How quickly these tourism hubs recover will depend on more than just fuel deliveries. Confidence among foreign partners, from airlines to tour operators, will need to be rebuilt. That will require clear communication from Cuban authorities about the stability of fuel supplies and contingency plans to avoid a repeat of this winter’s turmoil.

What Travelers Should Do Now

For travellers with imminent trips to Cuba, the most important step is to monitor booking details closely and communicate directly with airlines or tour operators rather than relying on informal updates from social media or hotel staff. With schedules changing rapidly, a flight that appears in a search engine one day may be cancelled or re timed the next. Passengers should ensure that airlines have up to date contact information and that they are opted in to receive notifications about schedule changes.

Those due to travel in the coming weeks should check whether flexible change policies apply to their tickets and consider alternative plans if travel dates fall within the period of the documented fuel shortage. Many packages allow date or destination changes without penalty, and some tour operators are proactively offering the option to switch to other sun destinations for clients uncomfortable with the level of uncertainty around Cuban operations.

Travel insurance can provide an additional safety net, but policies vary widely in their treatment of fuel related disruptions and schedule changes. Holidaymakers are advised to review policy wording carefully and, where possible, choose coverage that includes trip interruption and cancellation for supplier default or significant schedule changes. Keeping receipts and written communication from airlines and hotels will be essential if claims need to be filed.

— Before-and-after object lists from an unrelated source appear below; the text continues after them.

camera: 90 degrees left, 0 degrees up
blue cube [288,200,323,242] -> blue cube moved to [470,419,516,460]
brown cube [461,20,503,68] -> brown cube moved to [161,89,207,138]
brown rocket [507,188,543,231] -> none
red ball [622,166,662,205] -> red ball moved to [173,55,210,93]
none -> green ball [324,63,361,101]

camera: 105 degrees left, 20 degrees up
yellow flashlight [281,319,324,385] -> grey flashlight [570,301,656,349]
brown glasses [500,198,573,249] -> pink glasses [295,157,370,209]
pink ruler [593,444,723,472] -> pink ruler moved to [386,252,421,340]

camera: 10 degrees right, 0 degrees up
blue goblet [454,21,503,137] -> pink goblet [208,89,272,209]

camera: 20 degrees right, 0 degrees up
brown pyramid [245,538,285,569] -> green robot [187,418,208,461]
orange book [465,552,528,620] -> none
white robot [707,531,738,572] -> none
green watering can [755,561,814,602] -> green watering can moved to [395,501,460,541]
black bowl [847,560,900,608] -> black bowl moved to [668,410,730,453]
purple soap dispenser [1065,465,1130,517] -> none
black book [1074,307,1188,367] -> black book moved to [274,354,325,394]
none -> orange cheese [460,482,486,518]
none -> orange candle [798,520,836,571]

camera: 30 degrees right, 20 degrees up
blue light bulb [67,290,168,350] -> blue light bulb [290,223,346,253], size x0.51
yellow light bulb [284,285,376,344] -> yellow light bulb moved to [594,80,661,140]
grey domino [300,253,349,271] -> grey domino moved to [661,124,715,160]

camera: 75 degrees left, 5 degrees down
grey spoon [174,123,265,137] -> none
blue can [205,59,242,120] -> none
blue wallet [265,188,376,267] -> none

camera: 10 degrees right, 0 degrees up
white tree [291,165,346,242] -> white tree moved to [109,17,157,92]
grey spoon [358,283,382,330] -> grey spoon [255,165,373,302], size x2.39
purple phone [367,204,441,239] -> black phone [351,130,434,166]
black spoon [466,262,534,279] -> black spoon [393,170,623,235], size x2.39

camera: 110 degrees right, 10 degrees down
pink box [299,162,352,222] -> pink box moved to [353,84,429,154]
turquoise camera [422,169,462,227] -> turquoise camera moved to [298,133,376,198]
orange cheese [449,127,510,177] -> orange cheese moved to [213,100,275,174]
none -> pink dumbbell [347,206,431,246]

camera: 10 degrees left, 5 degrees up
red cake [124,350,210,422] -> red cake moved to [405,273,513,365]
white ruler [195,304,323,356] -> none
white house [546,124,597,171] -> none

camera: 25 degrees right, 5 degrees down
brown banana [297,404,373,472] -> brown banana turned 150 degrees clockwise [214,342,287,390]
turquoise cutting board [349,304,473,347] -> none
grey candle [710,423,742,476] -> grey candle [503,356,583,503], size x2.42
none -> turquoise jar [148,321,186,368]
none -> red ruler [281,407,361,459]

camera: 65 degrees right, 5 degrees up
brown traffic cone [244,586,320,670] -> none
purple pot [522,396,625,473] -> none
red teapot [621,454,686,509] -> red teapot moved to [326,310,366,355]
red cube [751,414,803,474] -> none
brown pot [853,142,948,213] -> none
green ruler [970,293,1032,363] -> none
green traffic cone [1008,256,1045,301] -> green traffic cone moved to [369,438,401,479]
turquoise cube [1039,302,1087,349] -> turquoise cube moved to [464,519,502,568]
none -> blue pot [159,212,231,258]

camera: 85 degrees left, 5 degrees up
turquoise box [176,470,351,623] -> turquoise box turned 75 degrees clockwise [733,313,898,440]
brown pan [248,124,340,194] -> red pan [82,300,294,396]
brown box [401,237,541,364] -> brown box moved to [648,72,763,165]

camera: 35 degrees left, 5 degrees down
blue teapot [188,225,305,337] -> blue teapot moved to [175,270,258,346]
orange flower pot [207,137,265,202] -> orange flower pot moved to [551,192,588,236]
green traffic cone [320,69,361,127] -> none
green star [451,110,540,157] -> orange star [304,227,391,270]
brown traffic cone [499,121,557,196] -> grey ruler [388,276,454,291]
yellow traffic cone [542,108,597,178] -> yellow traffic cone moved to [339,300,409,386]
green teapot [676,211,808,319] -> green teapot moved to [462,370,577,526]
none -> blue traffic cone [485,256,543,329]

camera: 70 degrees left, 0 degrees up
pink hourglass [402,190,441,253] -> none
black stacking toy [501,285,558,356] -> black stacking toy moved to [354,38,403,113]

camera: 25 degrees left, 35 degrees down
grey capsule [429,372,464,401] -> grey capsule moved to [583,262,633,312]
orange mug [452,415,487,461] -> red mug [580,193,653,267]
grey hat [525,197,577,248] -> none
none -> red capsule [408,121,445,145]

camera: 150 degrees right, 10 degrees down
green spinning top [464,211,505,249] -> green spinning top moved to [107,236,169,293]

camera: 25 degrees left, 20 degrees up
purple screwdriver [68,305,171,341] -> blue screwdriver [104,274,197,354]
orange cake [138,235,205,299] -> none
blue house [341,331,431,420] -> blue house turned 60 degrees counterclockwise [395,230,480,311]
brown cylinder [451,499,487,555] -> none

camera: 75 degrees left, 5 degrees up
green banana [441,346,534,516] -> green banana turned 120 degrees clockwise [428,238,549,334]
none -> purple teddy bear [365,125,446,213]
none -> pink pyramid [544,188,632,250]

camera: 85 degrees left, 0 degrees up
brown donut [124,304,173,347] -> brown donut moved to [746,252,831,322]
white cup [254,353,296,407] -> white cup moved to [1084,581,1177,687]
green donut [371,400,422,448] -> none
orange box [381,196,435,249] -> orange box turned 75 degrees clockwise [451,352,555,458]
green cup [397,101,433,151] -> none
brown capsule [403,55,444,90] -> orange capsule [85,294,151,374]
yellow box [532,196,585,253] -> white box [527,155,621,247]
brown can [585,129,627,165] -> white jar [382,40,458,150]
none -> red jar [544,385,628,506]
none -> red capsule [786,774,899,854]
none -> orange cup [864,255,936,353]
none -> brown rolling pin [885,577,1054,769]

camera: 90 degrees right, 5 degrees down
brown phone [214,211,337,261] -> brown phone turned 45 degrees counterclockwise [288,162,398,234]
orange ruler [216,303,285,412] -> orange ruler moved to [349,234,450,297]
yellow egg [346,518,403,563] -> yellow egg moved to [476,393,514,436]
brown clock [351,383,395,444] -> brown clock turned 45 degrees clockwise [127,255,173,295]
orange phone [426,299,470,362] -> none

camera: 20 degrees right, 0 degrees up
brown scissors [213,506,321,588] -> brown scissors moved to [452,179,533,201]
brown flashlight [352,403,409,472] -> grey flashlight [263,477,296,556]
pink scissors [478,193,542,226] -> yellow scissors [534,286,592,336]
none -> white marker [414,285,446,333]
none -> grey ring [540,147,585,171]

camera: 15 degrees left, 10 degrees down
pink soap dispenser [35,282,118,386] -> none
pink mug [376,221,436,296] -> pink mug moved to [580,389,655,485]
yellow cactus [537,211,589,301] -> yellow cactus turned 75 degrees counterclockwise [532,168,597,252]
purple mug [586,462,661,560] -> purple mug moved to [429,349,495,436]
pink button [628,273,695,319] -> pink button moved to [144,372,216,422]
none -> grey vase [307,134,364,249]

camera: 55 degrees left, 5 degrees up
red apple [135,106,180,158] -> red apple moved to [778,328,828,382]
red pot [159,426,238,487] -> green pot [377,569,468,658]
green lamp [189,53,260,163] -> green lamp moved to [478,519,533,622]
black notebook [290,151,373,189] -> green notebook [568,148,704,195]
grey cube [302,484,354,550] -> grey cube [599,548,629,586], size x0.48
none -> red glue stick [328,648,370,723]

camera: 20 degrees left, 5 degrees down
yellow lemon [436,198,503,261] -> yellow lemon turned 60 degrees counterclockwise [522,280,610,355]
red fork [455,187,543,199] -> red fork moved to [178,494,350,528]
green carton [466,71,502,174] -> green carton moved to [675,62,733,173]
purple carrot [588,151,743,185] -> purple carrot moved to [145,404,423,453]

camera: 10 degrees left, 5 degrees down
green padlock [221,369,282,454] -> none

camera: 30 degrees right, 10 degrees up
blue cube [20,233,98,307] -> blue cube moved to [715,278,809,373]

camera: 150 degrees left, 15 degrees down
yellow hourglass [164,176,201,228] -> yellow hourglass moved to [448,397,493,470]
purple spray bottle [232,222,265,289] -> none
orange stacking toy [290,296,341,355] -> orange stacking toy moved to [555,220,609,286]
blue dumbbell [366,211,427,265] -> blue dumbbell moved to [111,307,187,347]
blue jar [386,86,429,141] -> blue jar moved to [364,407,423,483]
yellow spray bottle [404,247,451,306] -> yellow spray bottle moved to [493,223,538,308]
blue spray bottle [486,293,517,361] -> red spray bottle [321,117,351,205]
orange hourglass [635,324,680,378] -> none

Above all, travellers should be prepared for a degree of flexibility and patience. Airports that are still operating under fuel constraints may see longer queues, altered boarding processes and last minute gate changes as carriers juggle limited resources. Being ready for itinerary changes and allowing extra time at the airport can help reduce stress in what is, by any measure, an exceptional situation.

A Stress Test for Cuba’s Aviation Future

The current jet fuel shortage is more than just a temporary disruption to winter holidays. It is a stress test of Cuba’s aviation infrastructure and its relationship with the international travel industry. For years, the island has leaned on its appeal as an affordable, culturally rich Caribbean destination within easy reach of Canadian cities. That value proposition depends on reliable, year round air service to resort hubs such as Varadero, Cayo Coco, Holguín and Cayo Largo del Sur.

If airlines and travellers begin to view Cuba as operationally risky due to recurring fuel or power problems, the country could find itself losing market share to competitors that can offer similar beaches and all inclusive resorts with fewer uncertainties. Canadian and European carriers will not hesitate to redeploy aircraft to Mexico, the Dominican Republic or other Caribbean islands if they believe those markets offer a more stable environment for their operations and their customers.

For now, the focus remains on managing the immediate crisis: repatriating stranded passengers, stabilizing the remaining flight programme and waiting for fuel supplies to normalize. In the months ahead, however, a broader conversation will be needed between Cuban authorities, airlines and tour operators about how to prevent a repeat of this winter’s turmoil. That will likely involve not only securing more robust fuel supply chains but also improving transparency and contingency planning so that when problems arise, they do not come as such a shock to the system.

Until then, Cuba’s tourism sector faces an anxious few weeks. For travellers, the lesson is clear: even the most familiar destinations can be vulnerable to sudden disruption, and in an interconnected world, a shortage of jet fuel thousands of kilometres away can upend holiday plans in an instant.